Gender differences in MS

We already know that MS affects more women than men, but is that the whole story?

The MS and Gender session held late last week at ECTRIMS was an informative overview of how and why MS affects males and females differently. French researcher Dr. Vukusik, who started the session off with a lecture on the epidemiology – the study of population patterns – of MS noted that the link between MS and gender is somewhat of a paradox.

While MS is more frequent in women, it appears that MS is more severe and progresses more rapidly in men. She added that the female to male ratio in MS is dependant on the status of disease at onset. For example, for relapsing-remitting MS, the ratio is 2 women to 1 man. For progressive MS, the ratio is 1:1. This was observed in both Europe and in Canada. Interestingly, the sex ratio in MS has increased by 30% since the 1940’s, which prompts the question of what may have led to the increased cases of MS in women or decreased cases of MS in men.

Researchers have looked at factors such as age, life-expectancy, diagnosis, genetics, smoking, environmental factors, oral contraceptives, age at pregnancy, etc. to come up with an explanation.

As research technology advances, more answers begin to surface. Dr. Rhonda Voshkul from the UCLA Department of Neurology has done extensive research into the role of hormones in the observed gender differences in MS. In her ECTRIMS presentation, she noted that several studies show a decrease in MS activity during pregnancy, conferring a possible protective effect governed by changes in hormone levels.

Scientists continue to conduct both human and animal research that will fully unravel the role of hormones in MS. According to Dr. Voshkul, progesterone and estradiol – key hormones in the female reproductive cycle – display anti-inflammatory and remylination abilities in a number of MS studies. In addition, removal of testosterone in mice with MS-like disease has led to worsening of symptoms. This finding suggests that testosterone may have a protective capacity in MS. New research evaluating the therapeutic potential of testosterone shows that treatment with the hormone increases brain plasticiy and remyelination in mice with MS-like disease.

I am confident that with all the great research on hormones, and other gender-specific or gender-related factors such as menopause, lifestyle habits, and genetics, we will have a clearer picture of the impact of gender on susceptibility and severity of MS, as well as a better explanation for the differences observed between men and women.

2 thoughts on “Gender differences in MS

  1. Heinz J. Mensing

    Heavens: women bleed for some 35 to 40 years, loose iron, that makes the difference in MS progression! (NOT in incidence, prevalence.)
    The central question is: What CAUSES MS (on the basis of a genetic predisposition)?
    This has been answered many decades ago:

    Go down to the chapter “Die Spirochaeta myelo…”, click on “LOOK INSIDE” and go to the second page (= p37): There you have the culprits, the cause of MS – documented for more than half a century, but IGNORED! (There are many more micrographs in the book showing spirochetes / borreliae in MS lesions. Neuropathologist Judith Miklossy has confirmed the histopathological work of Prof. Steiner with modern techniques, immunofluorescence…, but ?not published – other work on Alzheimer’s disease etiology has priority…)
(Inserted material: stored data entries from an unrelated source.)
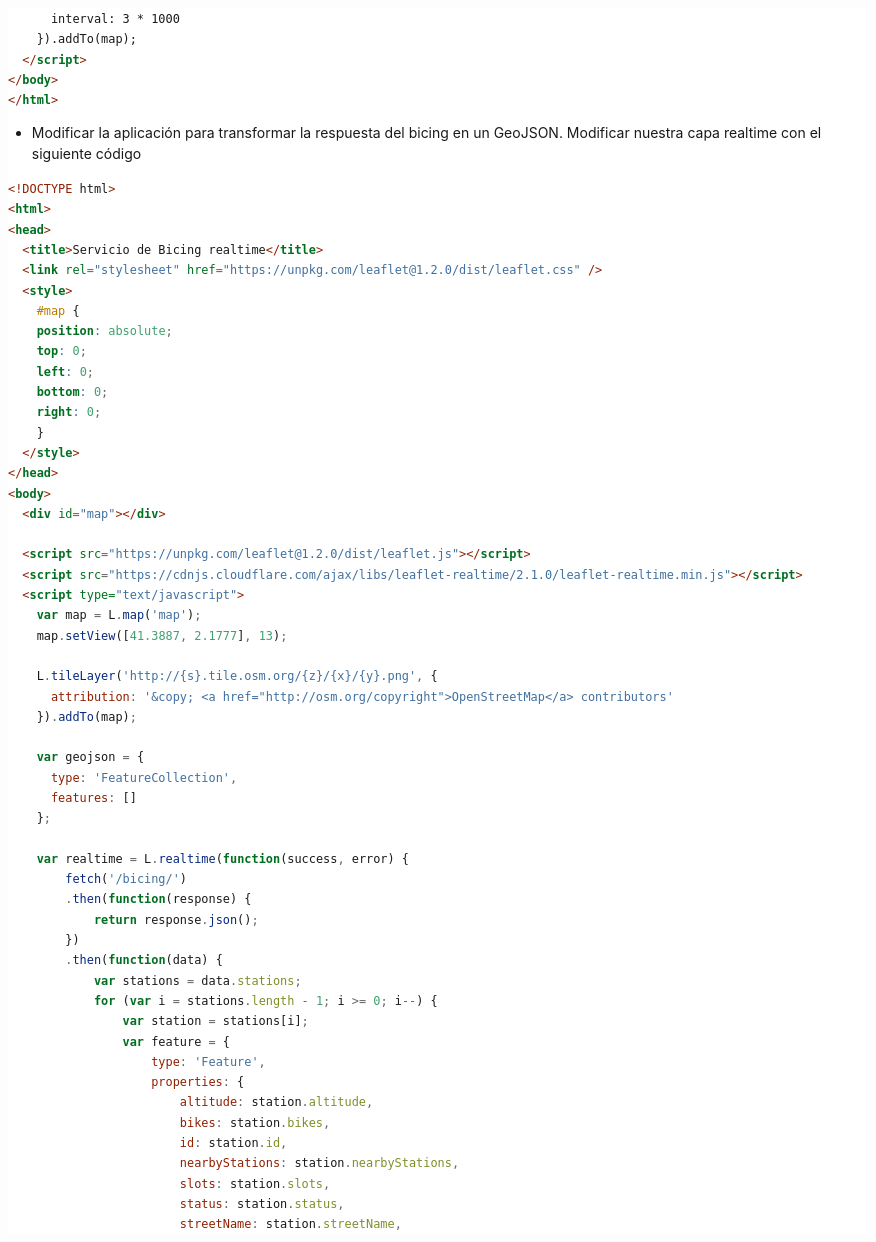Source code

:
 ```html hl_lines="29 30 31 32"
      interval: 3 * 1000
    }).addTo(map);
  </script>
</body>
</html>
```

- Modificar la aplicación para transformar la respuesta del bicing en un GeoJSON. Modificar nuestra capa realtime con el siguiente código

```html hl_lines="34 35 36 37 38 39 40 41 42 43 44 45 46 47 48 49 50 51 52 53 54 55 56 57 58 59 60 61 62 63 64 65 66 67 68"
<!DOCTYPE html>
<html>
<head>
  <title>Servicio de Bicing realtime</title>
  <link rel="stylesheet" href="https://unpkg.com/leaflet@1.2.0/dist/leaflet.css" />
  <style>
    #map {
    position: absolute;
    top: 0;
    left: 0;
    bottom: 0;
    right: 0;
    }
  </style>
</head>
<body>
  <div id="map"></div>

  <script src="https://unpkg.com/leaflet@1.2.0/dist/leaflet.js"></script>
  <script src="https://cdnjs.cloudflare.com/ajax/libs/leaflet-realtime/2.1.0/leaflet-realtime.min.js"></script>
  <script type="text/javascript">
    var map = L.map('map');
    map.setView([41.3887, 2.1777], 13);

    L.tileLayer('http://{s}.tile.osm.org/{z}/{x}/{y}.png', {
      attribution: '&copy; <a href="http://osm.org/copyright">OpenStreetMap</a> contributors'
    }).addTo(map);

    var geojson = {
      type: 'FeatureCollection',
      features: []
    };

    var realtime = L.realtime(function(success, error) {
        fetch('/bicing/')
        .then(function(response) {
            return response.json();
        })
        .then(function(data) {
            var stations = data.stations;
            for (var i = stations.length - 1; i >= 0; i--) {
                var station = stations[i];
                var feature = {
                    type: 'Feature',
                    properties: {
                        altitude: station.altitude,
                        bikes: station.bikes,
                        id: station.id,
                        nearbyStations: station.nearbyStations,
                        slots: station.slots,
                        status: station.status,
                        streetName: station.streetName,
```

[^1]: https://es.wikipedia.org/wiki/GeoJSON
[^2]: http://leafletjs.com/
[^3]: https://github.com/perliedman/leaflet-realtime
[^4]: https://developer.mozilla.org/es/docs/Web/HTTP/Access_control_CORS
[^5]: https://es.wikipedia.org/wiki/Servidor_proxy
[^6]: https://nodejs.org/es/
[^7]: http://expressjs.com/
[^8]: https://github.com/nodejitsu/node-http-proxy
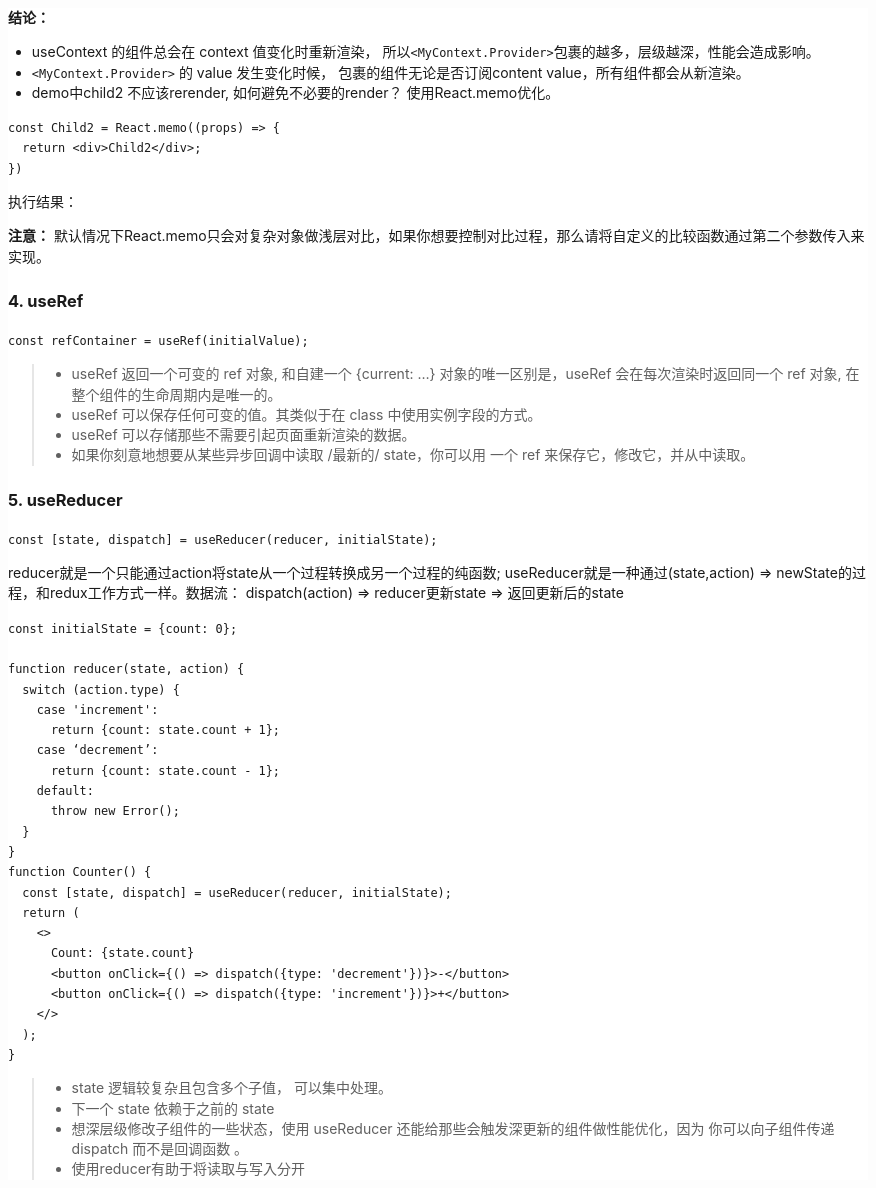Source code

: **结论：**

- useContext 的组件总会在 context 值变化时重新渲染， 所以`<MyContext.Provider>`包裹的越多，层级越深，性能会造成影响。
- `<MyContext.Provider>` 的 value 发生变化时候， 包裹的组件无论是否订阅content value，所有组件都会从新渲染。
- demo中child2 不应该rerender, 如何避免不必要的render？
  使用React.memo优化。

```
const Child2 = React.memo((props) => {
  return <div>Child2</div>;
})
```

执行结果：

**注意：** 默认情况下React.memo只会对复杂对象做浅层对比，如果你想要控制对比过程，那么请将自定义的比较函数通过第二个参数传入来实现。

### 4. useRef

```
const refContainer = useRef(initialValue);
```
>+ useRef 返回一个可变的 ref 对象, 和自建一个 {current: …} 对象的唯一区别是，useRef 会在每次渲染时返回同一个 ref 对象, 在整个组件的生命周期内是唯一的。
>+ useRef 可以保存任何可变的值。其类似于在 class 中使用实例字段的方式。
>+ useRef 可以存储那些不需要引起页面重新渲染的数据。
>+ 如果你刻意地想要从某些异步回调中读取 /最新的/ state，你可以用 一个 ref 来保存它，修改它，并从中读取。

### 5. useReducer

```
const [state, dispatch] = useReducer(reducer, initialState);
```
reducer就是一个只能通过action将state从一个过程转换成另一个过程的纯函数; useReducer就是一种通过(state,action) => newState的过程，和redux工作方式一样。数据流： dispatch(action) => reducer更新state => 返回更新后的state
```
const initialState = {count: 0};

function reducer(state, action) {
  switch (action.type) {
    case 'increment':
      return {count: state.count + 1};
    case ‘decrement’:
      return {count: state.count - 1};
    default:
      throw new Error();
  }
}
function Counter() {
  const [state, dispatch] = useReducer(reducer, initialState);
  return (
    <>
      Count: {state.count}
      <button onClick={() => dispatch({type: 'decrement'})}>-</button>
      <button onClick={() => dispatch({type: 'increment'})}>+</button>
    </>
  );
}
```
>+ state 逻辑较复杂且包含多个子值， 可以集中处理。
>+ 下一个 state 依赖于之前的 state 
>+ 想深层级修改子组件的一些状态，使用 useReducer 还能给那些会触发深更新的组件做性能优化，因为 你可以向子组件传递 dispatch 而不是回调函数 。
>+ 使用reducer有助于将读取与写入分开
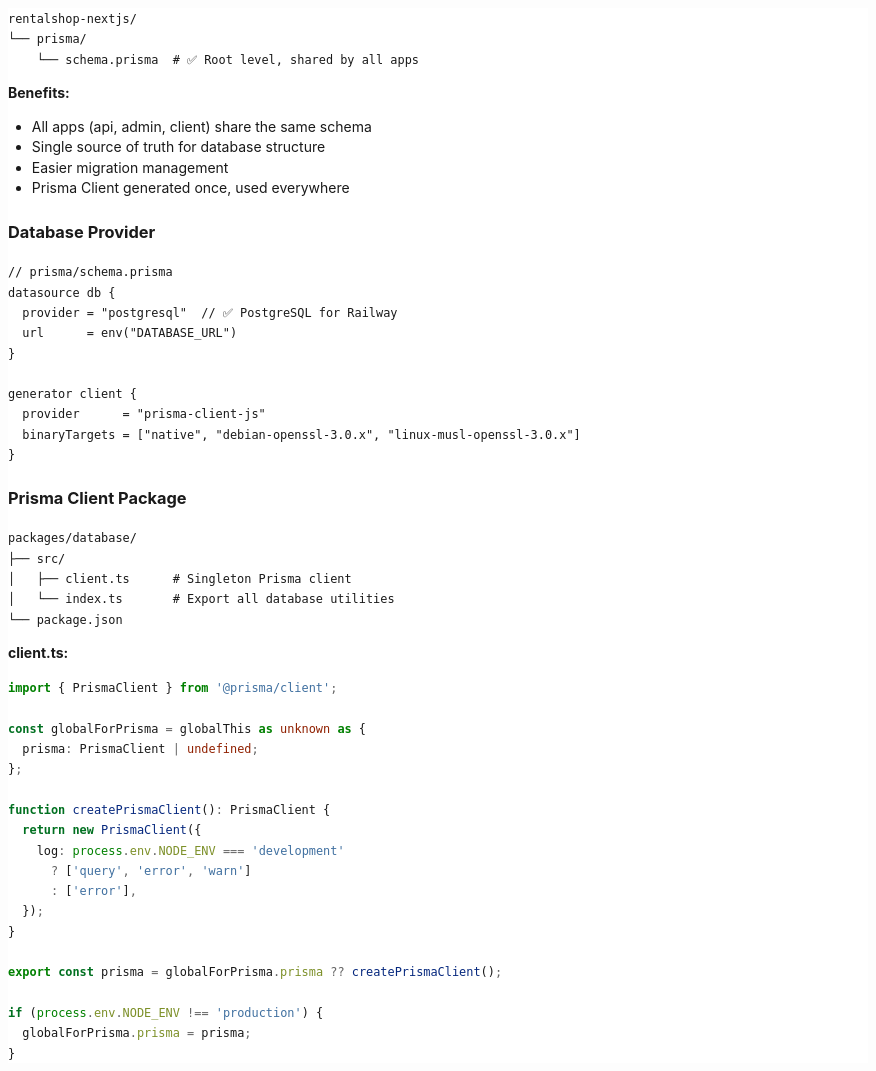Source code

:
 ```
rentalshop-nextjs/
└── prisma/
    └── schema.prisma  # ✅ Root level, shared by all apps
```

**Benefits:**
- All apps (api, admin, client) share the same schema
- Single source of truth for database structure
- Easier migration management
- Prisma Client generated once, used everywhere

### **Database Provider**

```prisma
// prisma/schema.prisma
datasource db {
  provider = "postgresql"  // ✅ PostgreSQL for Railway
  url      = env("DATABASE_URL")
}

generator client {
  provider      = "prisma-client-js"
  binaryTargets = ["native", "debian-openssl-3.0.x", "linux-musl-openssl-3.0.x"]
}
```

### **Prisma Client Package**

```
packages/database/
├── src/
│   ├── client.ts      # Singleton Prisma client
│   └── index.ts       # Export all database utilities
└── package.json
```

**client.ts:**
```typescript
import { PrismaClient } from '@prisma/client';

const globalForPrisma = globalThis as unknown as {
  prisma: PrismaClient | undefined;
};

function createPrismaClient(): PrismaClient {
  return new PrismaClient({
    log: process.env.NODE_ENV === 'development' 
      ? ['query', 'error', 'warn'] 
      : ['error'],
  });
}

export const prisma = globalForPrisma.prisma ?? createPrismaClient();

if (process.env.NODE_ENV !== 'production') {
  globalForPrisma.prisma = prisma;
}
```
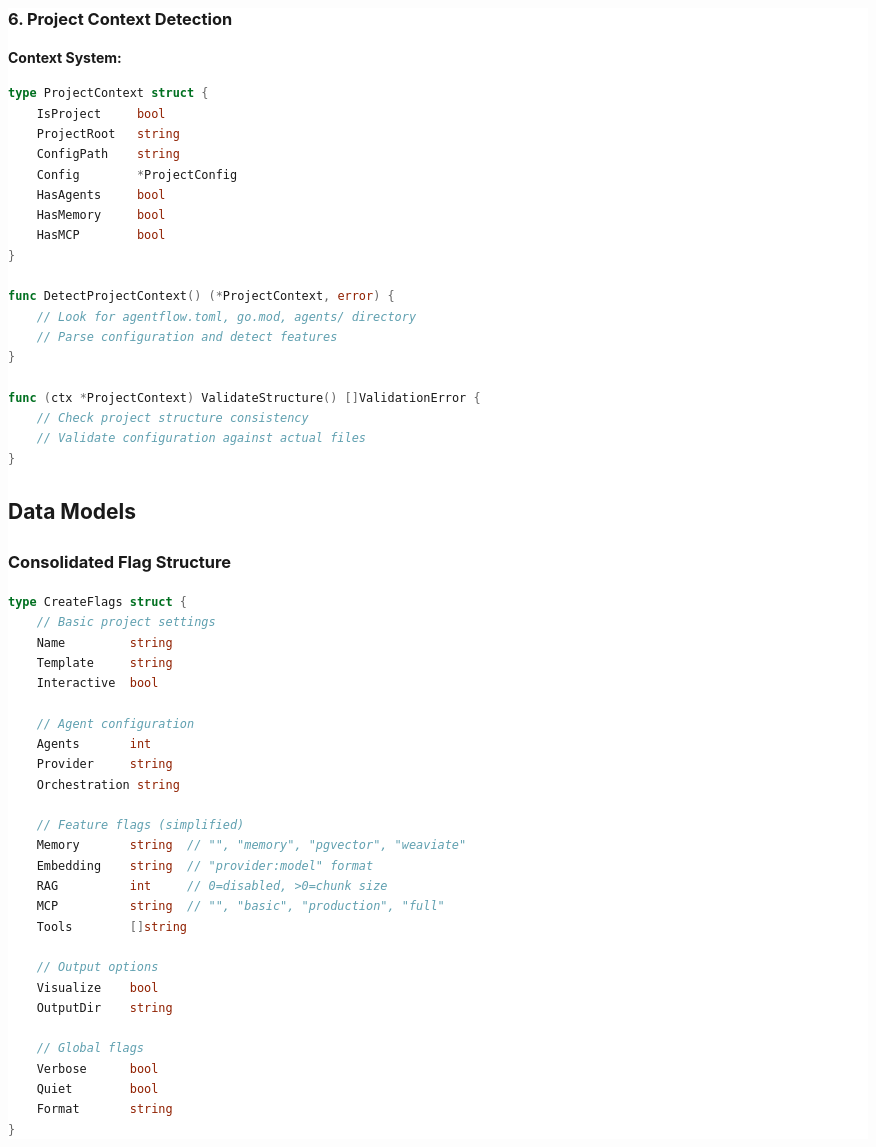 ### 6. Project Context Detection

**Context System:**
```go
type ProjectContext struct {
    IsProject     bool
    ProjectRoot   string
    ConfigPath    string
    Config        *ProjectConfig
    HasAgents     bool
    HasMemory     bool
    HasMCP        bool
}

func DetectProjectContext() (*ProjectContext, error) {
    // Look for agentflow.toml, go.mod, agents/ directory
    // Parse configuration and detect features
}

func (ctx *ProjectContext) ValidateStructure() []ValidationError {
    // Check project structure consistency
    // Validate configuration against actual files
}
```

## Data Models

### Consolidated Flag Structure

```go
type CreateFlags struct {
    // Basic project settings
    Name         string
    Template     string
    Interactive  bool
    
    // Agent configuration
    Agents       int
    Provider     string
    Orchestration string
    
    // Feature flags (simplified)
    Memory       string  // "", "memory", "pgvector", "weaviate"
    Embedding    string  // "provider:model" format
    RAG          int     // 0=disabled, >0=chunk size
    MCP          string  // "", "basic", "production", "full"
    Tools        []string
    
    // Output options
    Visualize    bool
    OutputDir    string
    
    // Global flags
    Verbose      bool
    Quiet        bool
    Format       string
}
```
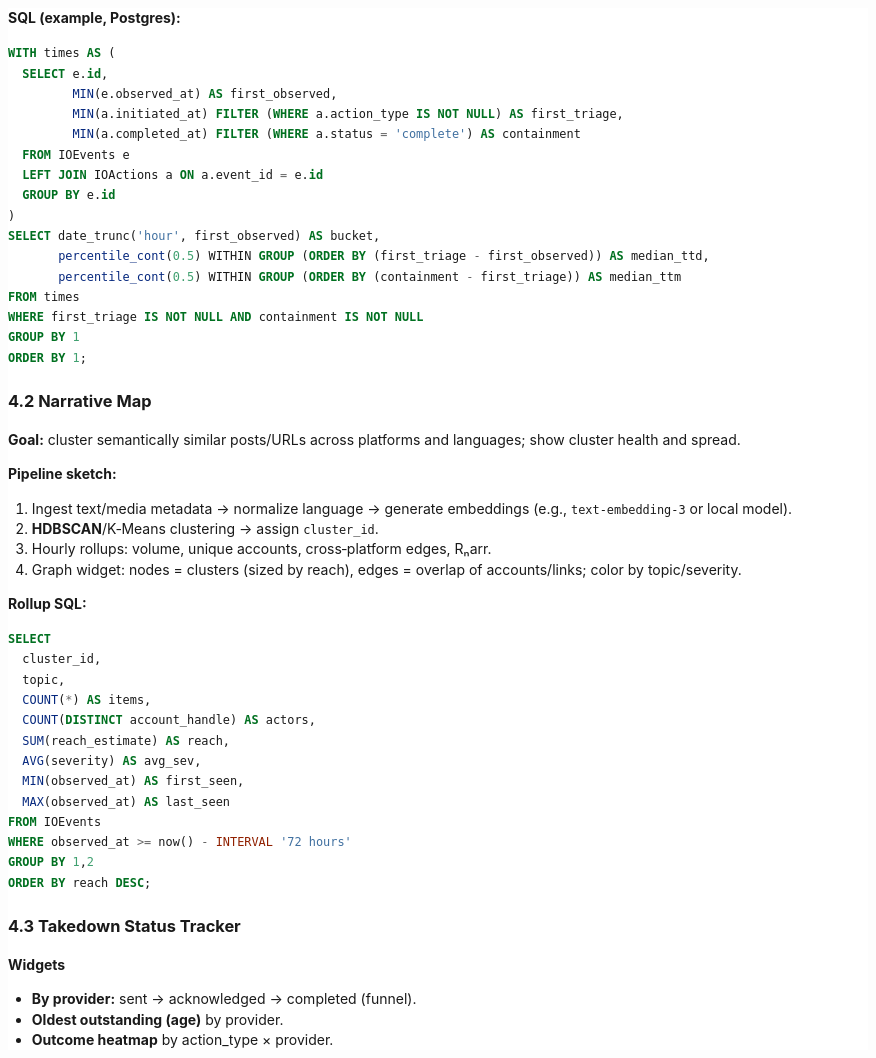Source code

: **SQL (example, Postgres):**
```sql
WITH times AS (
  SELECT e.id,
         MIN(e.observed_at) AS first_observed,
         MIN(a.initiated_at) FILTER (WHERE a.action_type IS NOT NULL) AS first_triage,
         MIN(a.completed_at) FILTER (WHERE a.status = 'complete') AS containment
  FROM IOEvents e
  LEFT JOIN IOActions a ON a.event_id = e.id
  GROUP BY e.id
)
SELECT date_trunc('hour', first_observed) AS bucket,
       percentile_cont(0.5) WITHIN GROUP (ORDER BY (first_triage - first_observed)) AS median_ttd,
       percentile_cont(0.5) WITHIN GROUP (ORDER BY (containment - first_triage)) AS median_ttm
FROM times
WHERE first_triage IS NOT NULL AND containment IS NOT NULL
GROUP BY 1
ORDER BY 1;
```

### 4.2 Narrative Map
**Goal:** cluster semantically similar posts/URLs across platforms and languages; show cluster health and spread.

**Pipeline sketch:**
1) Ingest text/media metadata → normalize language → generate embeddings (e.g., `text-embedding-3` or local model).  
2) **HDBSCAN**/K‑Means clustering → assign `cluster_id`.  
3) Hourly rollups: volume, unique accounts, cross‑platform edges, Rₙarr.  
4) Graph widget: nodes = clusters (sized by reach), edges = overlap of accounts/links; color by topic/severity.

**Rollup SQL:**
```sql
SELECT
  cluster_id,
  topic,
  COUNT(*) AS items,
  COUNT(DISTINCT account_handle) AS actors,
  SUM(reach_estimate) AS reach,
  AVG(severity) AS avg_sev,
  MIN(observed_at) AS first_seen,
  MAX(observed_at) AS last_seen
FROM IOEvents
WHERE observed_at >= now() - INTERVAL '72 hours'
GROUP BY 1,2
ORDER BY reach DESC;
```

### 4.3 Takedown Status Tracker
**Widgets**
- **By provider:** sent → acknowledged → completed (funnel).  
- **Oldest outstanding (age)** by provider.  
- **Outcome heatmap** by action_type × provider.

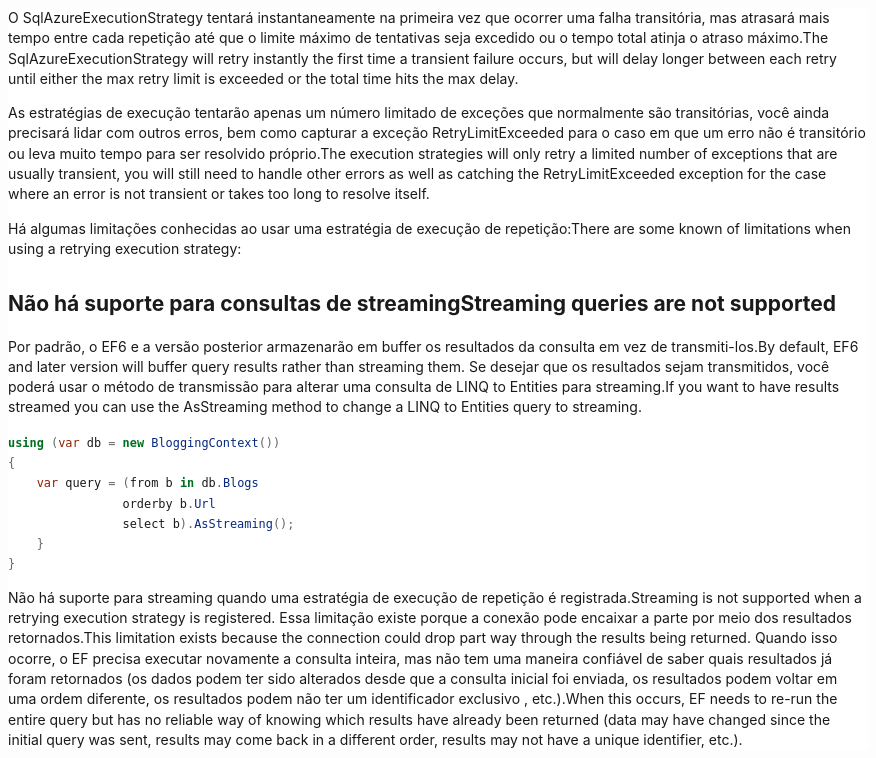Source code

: <span data-ttu-id="26dc8-130">O SqlAzureExecutionStrategy tentará instantaneamente na primeira vez que ocorrer uma falha transitória, mas atrasará mais tempo entre cada repetição até que o limite máximo de tentativas seja excedido ou o tempo total atinja o atraso máximo.</span><span class="sxs-lookup"><span data-stu-id="26dc8-130">The SqlAzureExecutionStrategy will retry instantly the first time a transient failure occurs, but will delay longer between each retry until either the max retry limit is exceeded or the total time hits the max delay.</span></span>  

<span data-ttu-id="26dc8-131">As estratégias de execução tentarão apenas um número limitado de exceções que normalmente são transitórias, você ainda precisará lidar com outros erros, bem como capturar a exceção RetryLimitExceeded para o caso em que um erro não é transitório ou leva muito tempo para ser resolvido próprio.</span><span class="sxs-lookup"><span data-stu-id="26dc8-131">The execution strategies will only retry a limited number of exceptions that are usually transient, you will still need to handle other errors as well as catching the RetryLimitExceeded exception for the case where an error is not transient or takes too long to resolve itself.</span></span>  

<span data-ttu-id="26dc8-132">Há algumas limitações conhecidas ao usar uma estratégia de execução de repetição:</span><span class="sxs-lookup"><span data-stu-id="26dc8-132">There are some known of limitations when using a retrying execution strategy:</span></span>  

## <a name="streaming-queries-are-not-supported"></a><span data-ttu-id="26dc8-133">Não há suporte para consultas de streaming</span><span class="sxs-lookup"><span data-stu-id="26dc8-133">Streaming queries are not supported</span></span>  

<span data-ttu-id="26dc8-134">Por padrão, o EF6 e a versão posterior armazenarão em buffer os resultados da consulta em vez de transmiti-los.</span><span class="sxs-lookup"><span data-stu-id="26dc8-134">By default, EF6 and later version will buffer query results rather than streaming them.</span></span> <span data-ttu-id="26dc8-135">Se desejar que os resultados sejam transmitidos, você poderá usar o método de transmissão para alterar uma consulta de LINQ to Entities para streaming.</span><span class="sxs-lookup"><span data-stu-id="26dc8-135">If you want to have results streamed you can use the AsStreaming method to change a LINQ to Entities query to streaming.</span></span>  

``` csharp
using (var db = new BloggingContext())
{
    var query = (from b in db.Blogs
                orderby b.Url
                select b).AsStreaming();
    }
}
```  

<span data-ttu-id="26dc8-136">Não há suporte para streaming quando uma estratégia de execução de repetição é registrada.</span><span class="sxs-lookup"><span data-stu-id="26dc8-136">Streaming is not supported when a retrying execution strategy is registered.</span></span> <span data-ttu-id="26dc8-137">Essa limitação existe porque a conexão pode encaixar a parte por meio dos resultados retornados.</span><span class="sxs-lookup"><span data-stu-id="26dc8-137">This limitation exists because the connection could drop part way through the results being returned.</span></span> <span data-ttu-id="26dc8-138">Quando isso ocorre, o EF precisa executar novamente a consulta inteira, mas não tem uma maneira confiável de saber quais resultados já foram retornados (os dados podem ter sido alterados desde que a consulta inicial foi enviada, os resultados podem voltar em uma ordem diferente, os resultados podem não ter um identificador exclusivo , etc.).</span><span class="sxs-lookup"><span data-stu-id="26dc8-138">When this occurs, EF needs to re-run the entire query but has no reliable way of knowing which results have already been returned (data may have changed since the initial query was sent, results may come back in a different order, results may not have a unique identifier, etc.).</span></span>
    (Enter multiple sclerosis 1958 into a PubMed search to find for example a study by Newman et al. from Stanford in 1958, who cultivated spirochetes from MS CFS, or Brorson & Brorson from Norway 2001…: Why is all this ignored?)

    The author of the 1962 book on MS, Prof. Gabriel Steiner (1883-1965), was at Heidelberg University, but as a Jew was expelled by the Nazis in 1933, emigrated to the USA in 1936 and became a neurology professor at Wayne Universtity in 1937.
    There he continued his research… (Several papers by him found on PubMed…)

    His reviews on MS (i.e. in 1922, proving that the hypothetical spirochetal Infection causing MS was transmitted by ticks – almost 60 years before Willy Burgdorfer found borreliae in ticks he had collected) are written in German.
    I suggest that you contact SPRINGER publishers in ?Heidelberg / Berlin / ?New York… and ask if a translation of the ca. 150 page book would be possible. (I myself have looked for persons who might translate that book into English, and for possible funding…, up to now without success. I would help with the translation, knowing much of the work of Prof. G.Steiner, but am not a translator myself.)

    If you really want to know what causes MS you cannot ignore the early work from Germany (wich is a major draw-back of the 600 page book on MS history by Prof. Jock Murray, Halifax).
    Unfortunately present-day German neurology is not interested in the work of their former collegue Gabriel Steiner at all. So I have started to look outside Europe for help…
    Heinz J. Mensing

    1. Heinz J. Mensing

      I should add: If we accept the results of the decade-long research of Prof. G.Steiner on MS causation (which I do), what makes the difference in MS incidence has to be related to “tick exposure” differences in women (or rather girls) compared to men (boys), changing over the last centrury or so.